Дмитрий Колосов - Воин
— Но…
— Не заставляй меня быть многословным. Ты ведь знаешь, что произошло сегодня во дворце. Так вот, великий царь позволил мне предпринимать любые меры против тайных врагов его величества. У меня есть основания считать, что ты относишься к числу подобных врагов.
— Но это оскорбление!
— Ты не дослушал! — перебил евнуха Дитрав, сладострастно поглаживая эфес меча. — Великий царь также дал мне разрешение допросить любого человека, которого я сочту причастным к этому убийству. Допросить, применяя любые средства! Ты понимаешь, что это означает?
Дитрав с кривой усмешкой посмотрел на моментально побледневшее лицо Кобоса. На деле начальник первой тысячи блефовал. Он не имел права говорить подобным образом с вельможей, входящим в ближайшее окружение царя, но зная трусливый характер Кобоса, Дитрав был уверен, что тот не отважится пожаловаться на него, и их разговор, чем бы он ни завершился, останется в тайне.
— Как видишь, — продолжал бессмертный, — я мог бы побеседовать с тобой в застенках хазарапата. Но я желаю уладить это дело полюбовно и потому пригласил тебя сюда. Здесь нам никто не помешает.
— Ну хорошо…
Кобос нерешительно вошел в комнату и остановился, прикидывая, куда бы устроить свой толстый зад. Однако Дитрав заблаговременно подготовился к этой встрече. Все кресла, за исключением того, в котором сидел начальник первой тысячи, и скамьи были вынесены. Евнуху не оставалось ничего иного как встать против бессмертного и пребывать в столь унизительном положении на протяжении всего разговора. Дитрав не торопился. Какое-то время он изучал свою трехпалую руку, затем перевел взгляд на грязный, в подтеках от зимних дождей потолок. Нервы Кобоса не выдержали.
— Говори, зачем звал.
Начальник первой тысячи лениво взглянул на евнуха.
— Ты куда-то спешишь?
— Да, у старшего евнуха всегда найдутся дела.
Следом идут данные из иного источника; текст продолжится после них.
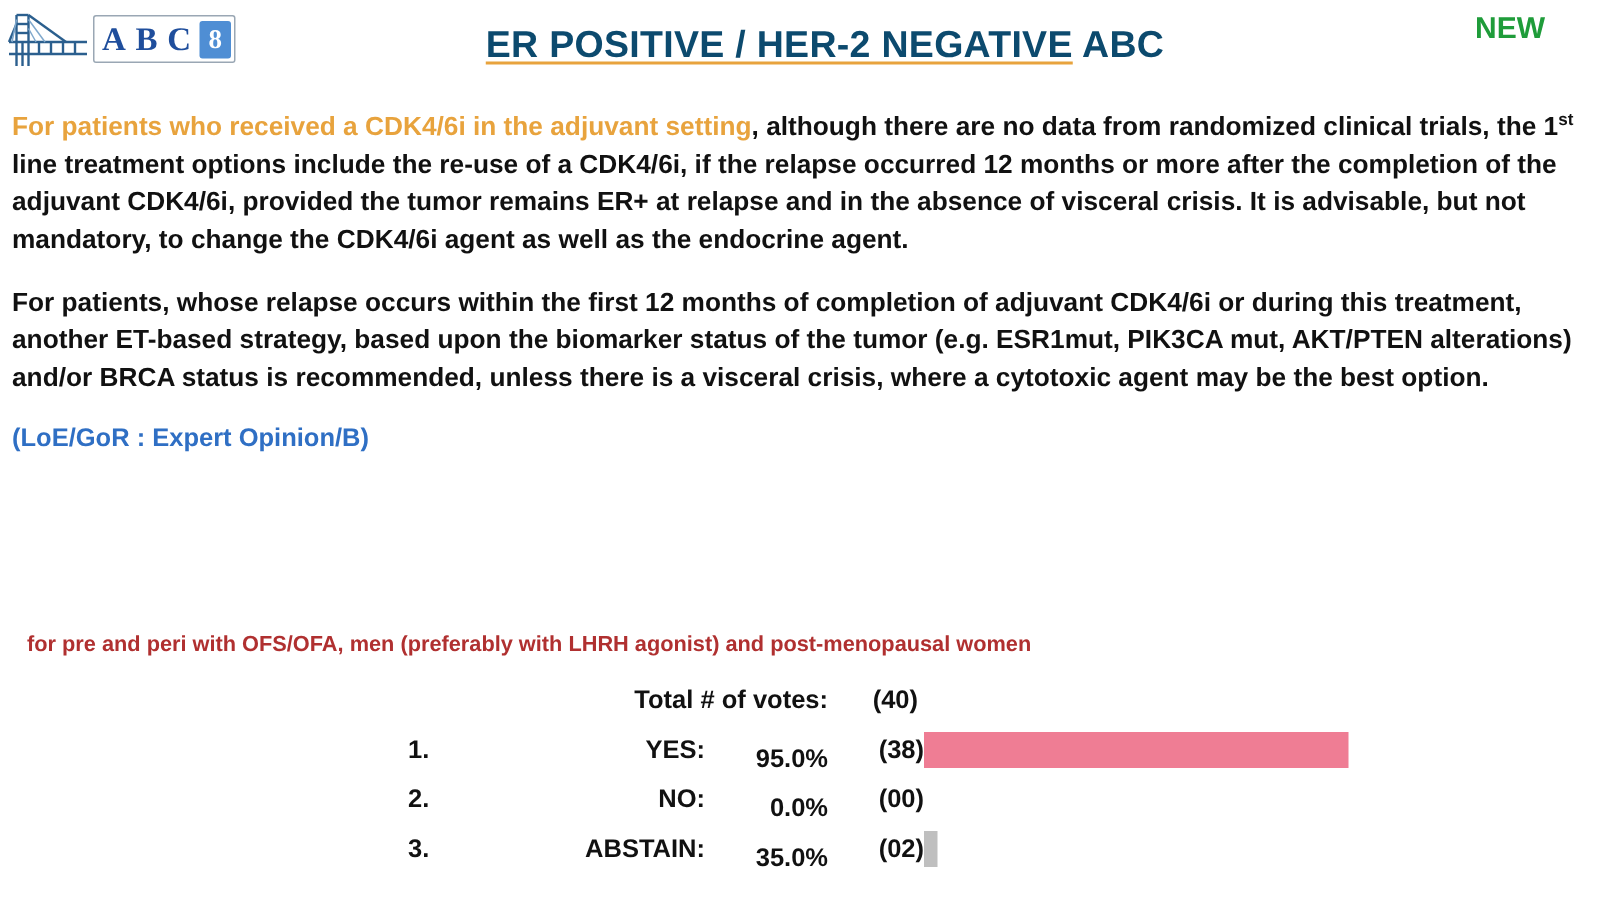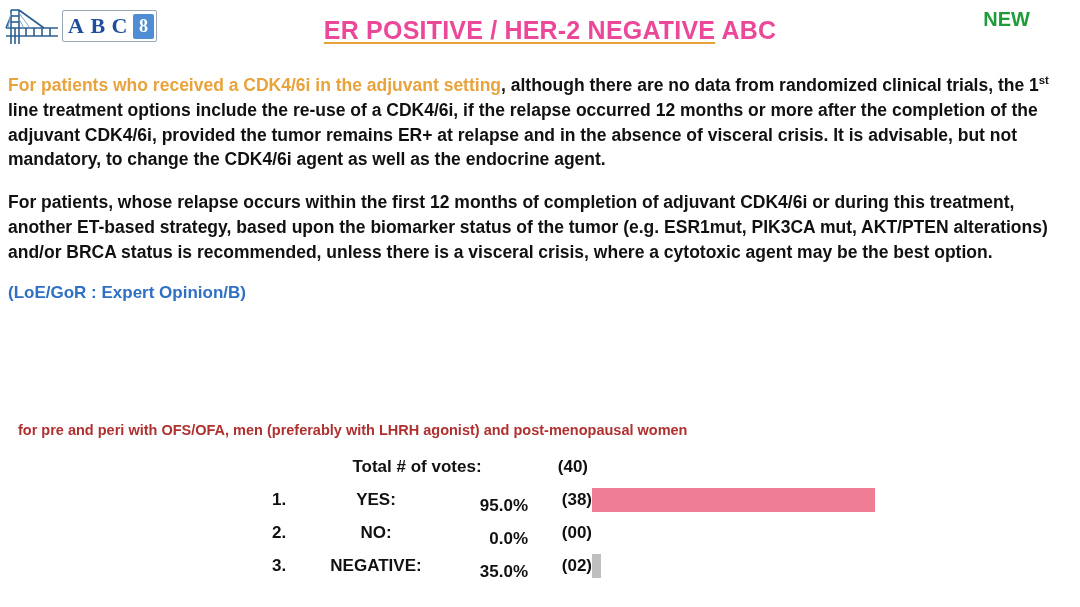--- a/index.html
+++ b/index.html
@@ -69,7 +69,7 @@
     text-align: center;
     font-size: 25px;
     font-weight: bold;
-    color: #ec4899;
+    color: #0c4a6e;
     letter-spacing: 0.2px;
     padding-left: 20px;
   }

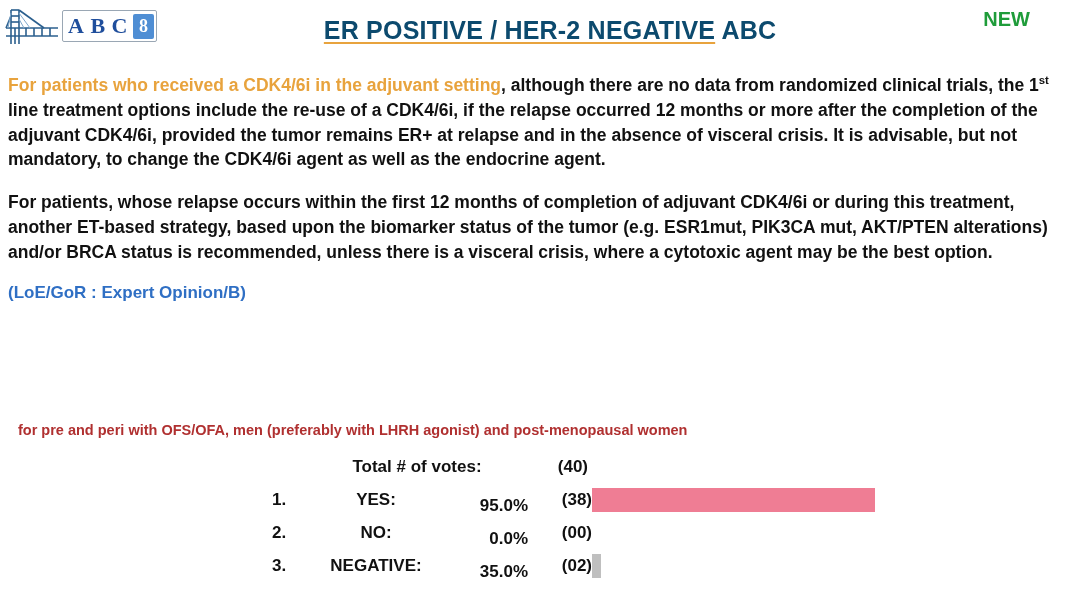--- a/index.html
+++ b/index.html
@@ -148,7 +148,8 @@
   }
   .c-label {
     width: 140px;
-    text-align: center;
+    text-align: right;
+    margin-left: 24px;
   }
   .c-pct {
     width: 82px;

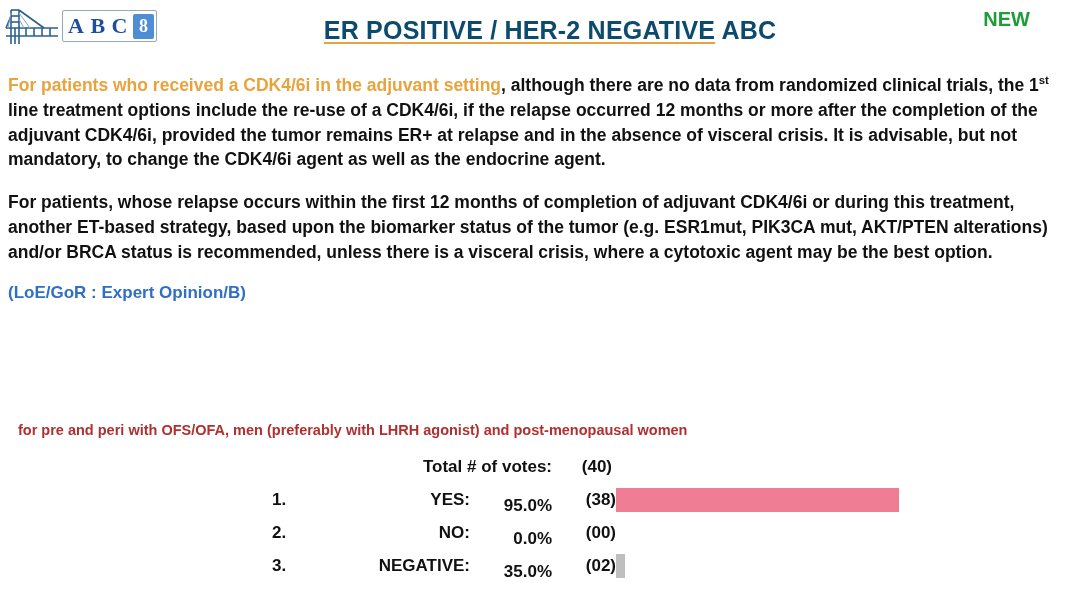--- a/index.html
+++ b/index.html
@@ -265,7 +265,7 @@
 
     <div class="vote-row">
       <div class="c-rank">3.</div>
-      <div class="c-label">NEGATIVE:</div>
+      <div class="c-label">ABSTAIN:</div>
       <div class="c-pct">35.0%</div>
       <div class="c-count">(02)</div>
       <div class="c-bar">

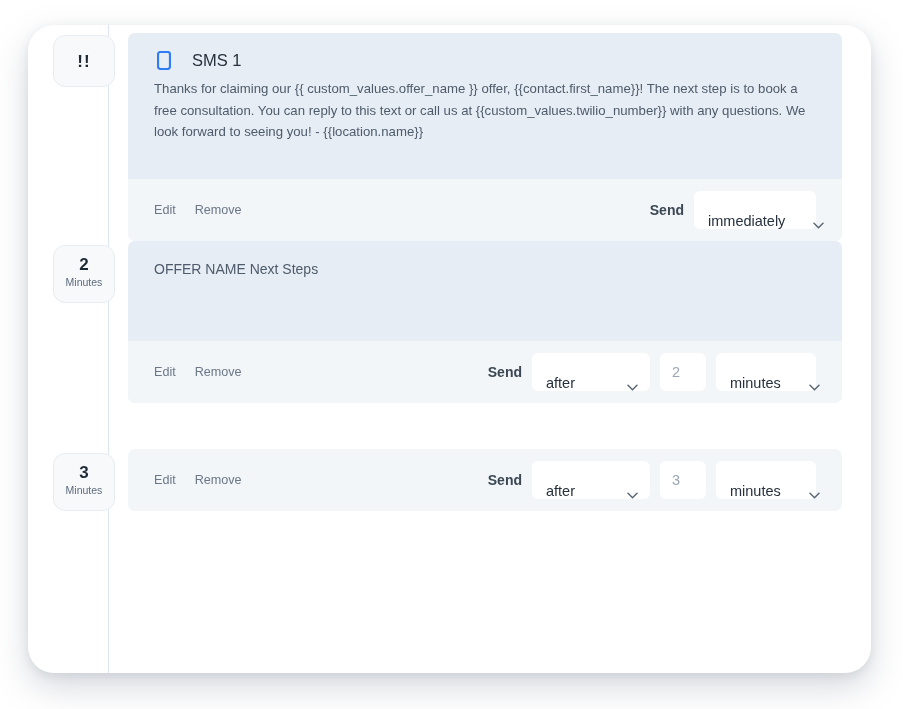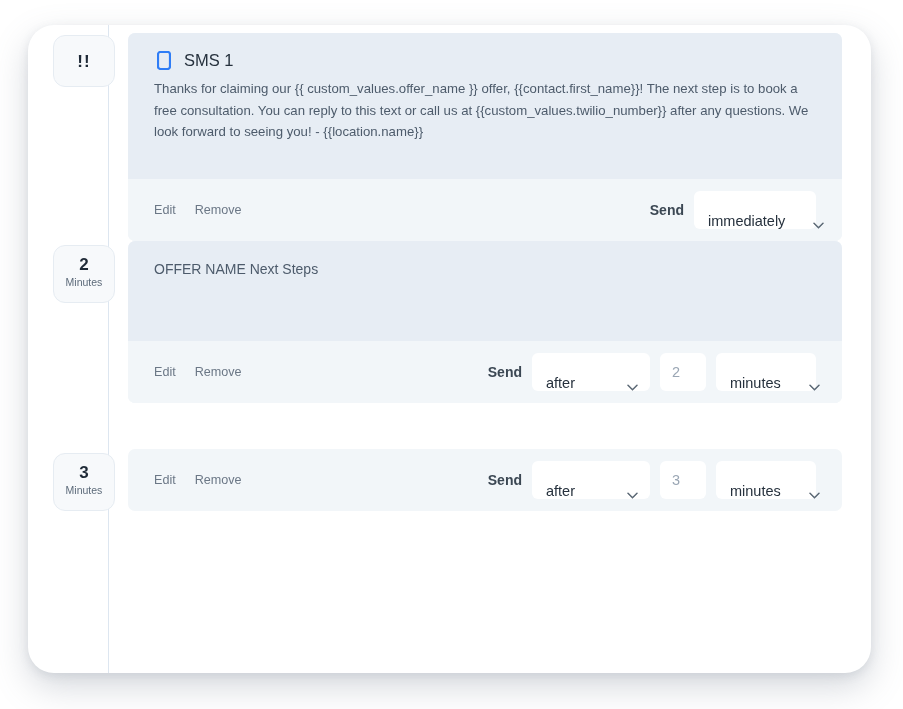--- a/index.html
+++ b/index.html
@@ -117,7 +117,7 @@
   .card-title {
     display: flex;
     align-items: center;
-    gap: 11px;
+    gap: 19px;
     margin-bottom: 8px;
   }
   .card-title-text {

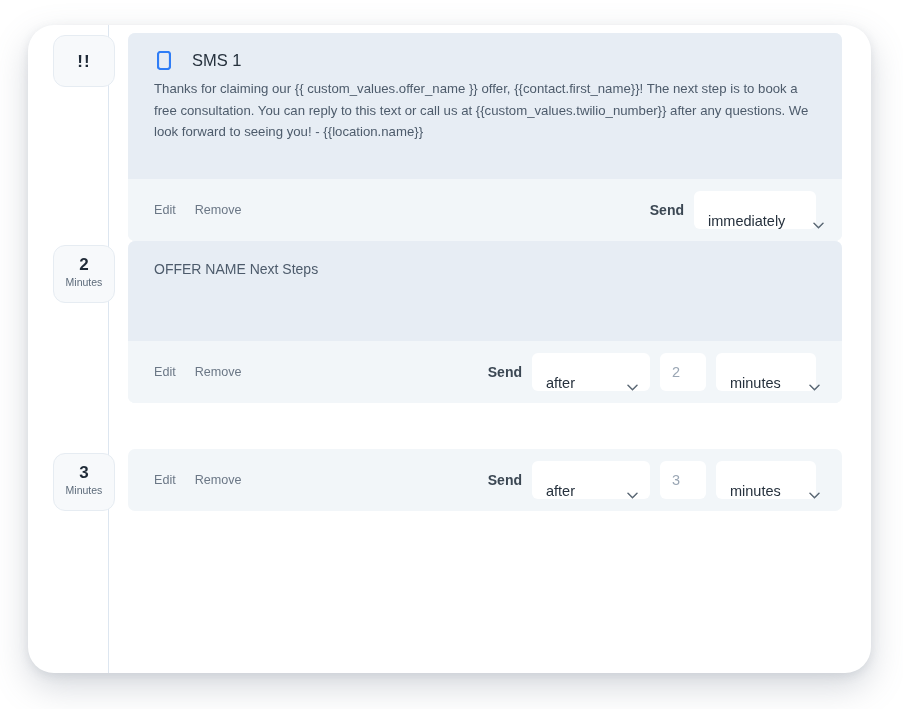--- a/index.html
+++ b/index.html
@@ -232,7 +232,7 @@
               </span>
               <span class="card-title-text">SMS 1</span>
             </div>
-            <div class="card-body-text">Thanks for claiming our {{ custom_values.offer_name }} offer, {{contact.first_name}}! The next step is to book a free consultation. You can reply to this text or call us at {{custom_values.twilio_number}} after any questions. We look forward to seeing you! - {{location.name}}</div>
+            <div class="card-body-text">Thanks for claiming our {{ custom_values.offer_name }} offer, {{contact.first_name}}! The next step is to book a free consultation. You can reply to this text or call us at {{custom_values.twilio_number}} with any questions. We look forward to seeing you! - {{location.name}}</div>
           </div>
 
           <div class="card-foot">

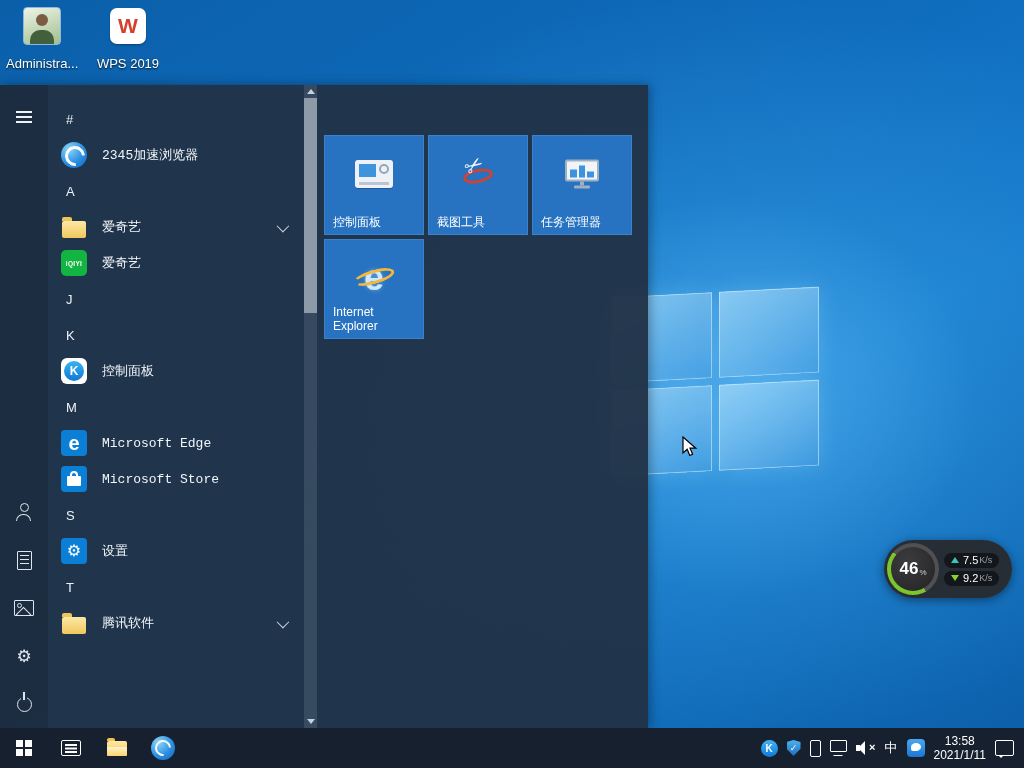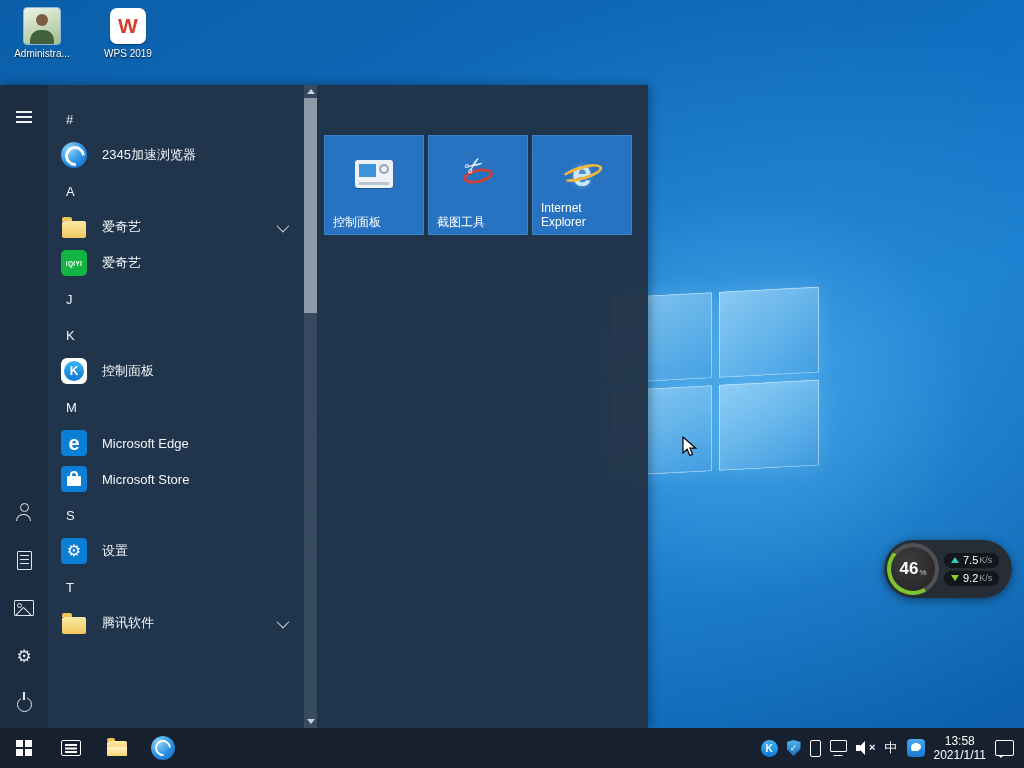--- a/index.html
+++ b/index.html
@@ -17,7 +17,7 @@
   
   .desktop-icons{position:absolute;left:6px;top:8px;display:flex;gap:14px;z-index:5;}
   .d-icon{width:72px;display:flex;flex-direction:column;align-items:center;}
-  .d-icon .d-label{margin-top:4px;font-size:10px;color:#fff;text-shadow:0 1px 2px rgba(0,0,0,.85);white-space:nowrap;max-width:72px;overflow:hidden;}
+  .d-icon .d-label{margin-top:12px;font-size:13px;color:#fff;text-shadow:0 1px 2px rgba(0,0,0,.85);white-space:nowrap;max-width:72px;overflow:hidden;}
   .ic-admin{width:36px;height:36px;border-radius:3px;background:linear-gradient(160deg,#eef3e6,#9fbf8e);position:relative;overflow:hidden;outline:1px solid rgba(255,255,255,.55);}
   .ic-admin::before{content:"";position:absolute;top:6px;left:12px;width:12px;height:12px;border-radius:50%;background:#7c5b43;}
   .ic-admin::after{content:"";position:absolute;bottom:0;left:6px;width:24px;height:14px;border-radius:10px 10px 0 0;background:#42603c;}

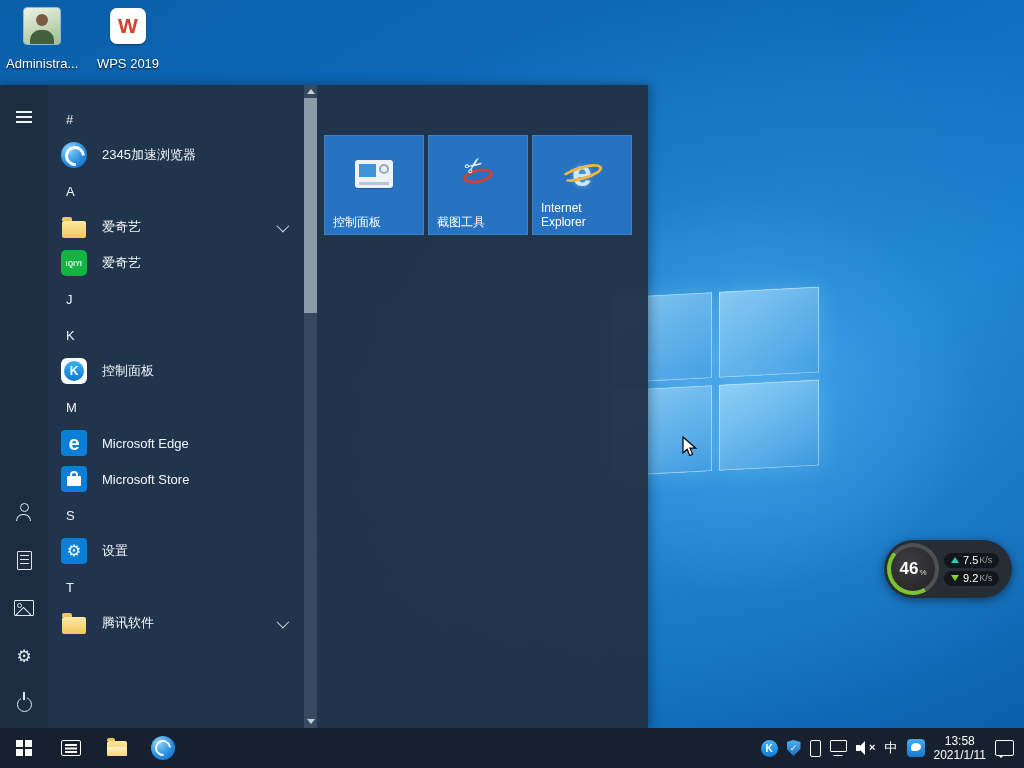--- a/index.html
+++ b/index.html
@@ -46,7 +46,7 @@
   .app-item{padding-left:12px;cursor:default;}
   .app-header{padding-left:18px;font-size:13px;color:#eef3f8;}
   .app-icon{width:28px;height:28px;display:flex;align-items:center;justify-content:center;margin-right:14px;flex:none;}
-  .app-label{font-size:13px;color:#f2f6fa;white-space:nowrap;}
+  .app-label{font-size:13px;color:#f2f6fa;white-space:nowrap;font-family:Liberation Mono, monospace;}
   .chevron-down-icon{width:8px;height:8px;border-right:1.5px solid #cfd8e0;border-bottom:1.5px solid #cfd8e0;transform:rotate(45deg) translateY(-2px);margin-left:auto;margin-right:18px;}
   .icon-folder{width:24px;height:17px;background:linear-gradient(#fce9a4,#f0c75e);border-radius:2px;position:relative;margin-top:4px;}
   .icon-folder::before{content:"";position:absolute;top:-4px;left:0;width:10px;height:4px;background:#efc55b;border-radius:2px 2px 0 0;}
— У Гидарна тоже было много дел.
Кобос сглотнул слюну.
— Что с ним?
— Не знаю. Но в последний раз я видел его неподалеку от пыточного застенка. С ним были шестеро скифов и лично Гистасп. Думаю, он будет откровенен. — Кобос облизал губы. — А ты, толстяк?
— А при чем здесь я?
Дитрав ответил вопросом на вопрос.
— Ты ни о чем не желаешь рассказать мне?
— Я ничего не знаю.
— Ай-яй-яй! — Бессмертный укоризненно покачал головой. — Надеюсь, в руках палачей ты будешь откровенней. Сначала тебе вырвут ногти, потом тебя опустят в кипящее масло и ты будешь чувствовать, как мясо отстает от костей. Позже тебе вырвут чресла. Ну а в довершение раздавят голову![250]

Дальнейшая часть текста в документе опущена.